MILAN (Reuters) - Hundreds of hooded anti-government protesters clashed with police in Florence on Saturday just weeks before a referendum on a constitutional reform on which Prime Minister Matteo Renzi has staked his political future.

There have been protests against the Renzi government and the referendum before, but these were the first involving violence.

The young protesters were marching through the center of Florence trying to reach the premises where 41-year-old Renzi, also a former mayor of the Tuscan city, was expected to attend his Democratic Party's annual convention called "Leopolda".

Television pictures showed officers in riot gear and with batons charging hundreds of protesters who threw smoke bombs, stones and firecrackers and tried to separate from the police by dragging metal fences into the streets.
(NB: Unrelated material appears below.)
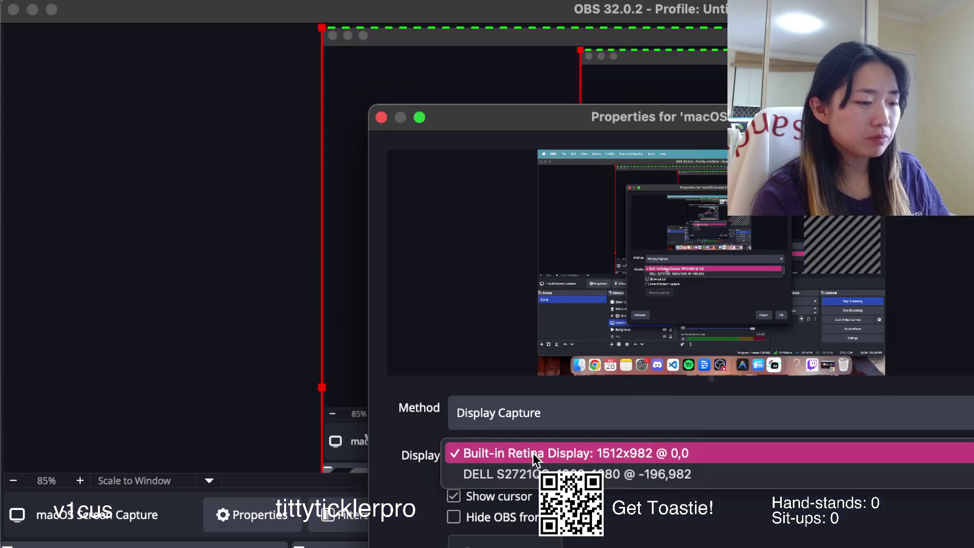
Step: Capture the built-in display in OBS and toggle the Mission Control window overview
{"action": "left_click", "coordinate": [533, 453]}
One officer was hurt in the leg during the clashes, Italian media said.

Florence mayor Dario Nardella condemned the protests after crossing the demonstrations to reach the Leopolda venue.

"Demonstrating is a right, but the use of violence is despicable and unacceptable," he told his fellow party members from the podium.

With four weeks to go to the Dec. 4. referendum on his plan to reduce the role of the Senate and cut the powers of regional governments, Renzi is campaigning furiously to try to turn around opinion polls that suggest he may lose the vote.

During the unauthorized protests, campaigners were holding up "No to Renzi" and "No to Leopolda" banners, challenging the proposed constitutional reform which they said would reduce democracy and lead to an excessive concentration of power.

Out of the last 33 opinion polls, only one put the "Yes" camp ahead.